In Chapter fourteen titled “India as Teacher by Negative Example” the author states that China is increasingly assessing India through the prism of its fraught and worsening relations with the US. India is not regarded as someone with an independent agency. China views India as an enslaved country because of its colonial path, considered an instrument of Western imperialism. The Tibet crisis of 1959 led to negative reporting of India whose issue is at the very heart of the complex relationship between the India and China. Though China never exercised direct control over Tibet, Beijing will not rest until Tibet is not secured. Shyam Saran notes that the complex and confusing history with Tibet obscures the Chinese narrative of claiming Tibet since neither the Mongols nor the Manchus considered Tibet a part of China under their empires. The Han dynasty was never able to establish itself over Tibet. It is merely China manipulating history to serve its political needs. It thus becomes imperative even for readers to understand Beijing’s motives and attitudes which may favourable strategic discourse between the two countries even if mending the border dispute may seem like a far-sighted reality for now.
Lessons to draw from Chinese experience
The book is successful in highlighting the need to have a credible strategy to meet the Chinese challenge. The author notes that India has to build on its stable polity and inherent cultural assets. Even China’s economic success is linked to its promotion of human resources through quality education in all fields. It has heavily invested in state-of-art physical infrastructure. The author takes into account that the lesson for India is to be committed to the values enshrined in its Constitution and uphold its democratic institutions, invest in its people, and celebrate its diversity and culture to make it its strength and challenge China rather than looking the “China-Model” of authoritarianism and drawing wrong conclusions. The book certainly provides a different strategy for interpreting China’s aspirations, something which has been missing from the scholarly discourse on Indo-China relations to understand China’s rhetoric on building on its historical impetus to return to Pax Sinica.

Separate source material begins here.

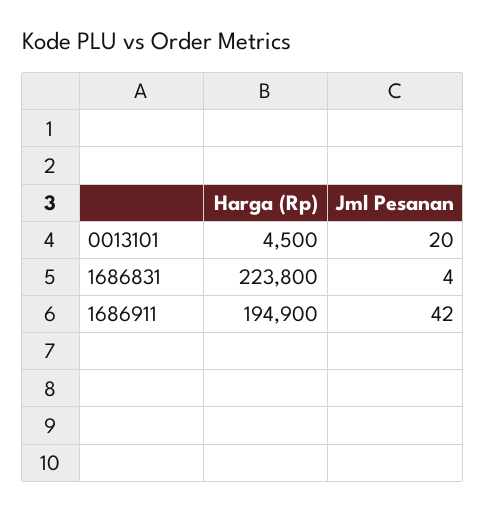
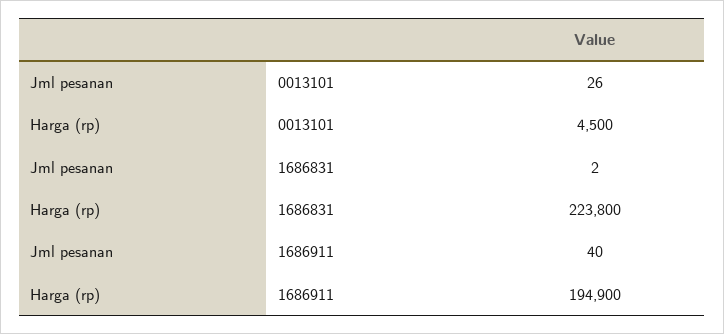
Jml Pesanan, 0013101: 20 -> 26
Jml Pesanan, 1686831: 4 -> 2
Jml Pesanan, 1686911: 42 -> 40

A supplementary reading recommended with this book is How India Sees the World by Shyam Saran to understand the Indian perspective which the author brings by referencing Arthashastra and evolving Kautilya’s political thought into the present strategic thought. Another reading is a chapter from The India Way by S. Jaishankar titled ‘Krishna’s Choice’ to further understand India’s thought of statecraft through lessons from Mahabharata.
In short, How China Sees India and the World is a timely read to understand the Chinese psyche. Readers of this book will find its historical analysis of the modern Chinese state extremely thought-provoking and engaging. It is a fairly easy and simple read for those who want to dwell deep into the Chinese mind to understand the lessons India can rationally draw from the Chinese experience.